== Task goal ==
Take the entries that follow and return exactly the lines from the one holding "für Ihren Firmenumzug in" through the one holding "Unternehmen", both included. Nothing else is needed.

== Dataset excerpts ==

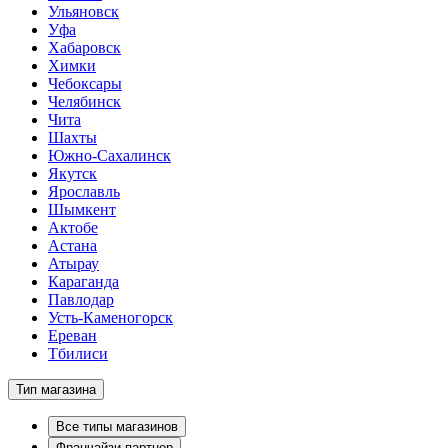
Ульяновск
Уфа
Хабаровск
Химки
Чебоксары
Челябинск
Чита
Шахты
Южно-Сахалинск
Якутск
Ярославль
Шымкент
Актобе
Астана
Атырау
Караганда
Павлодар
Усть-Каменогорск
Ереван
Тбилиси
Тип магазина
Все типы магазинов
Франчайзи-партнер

* * *

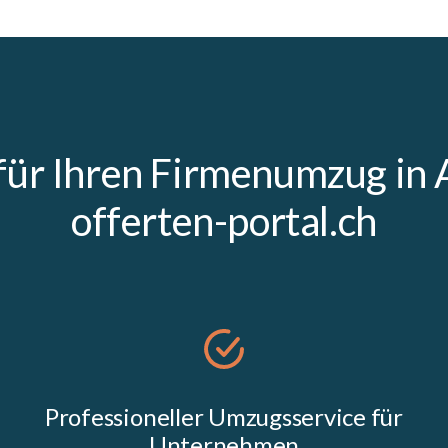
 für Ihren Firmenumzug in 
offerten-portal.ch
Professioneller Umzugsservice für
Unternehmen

== Solution to this exercise ==
 für Ihren Firmenumzug in 
offerten-portal.ch
Professioneller Umzugsservice für
Unternehmen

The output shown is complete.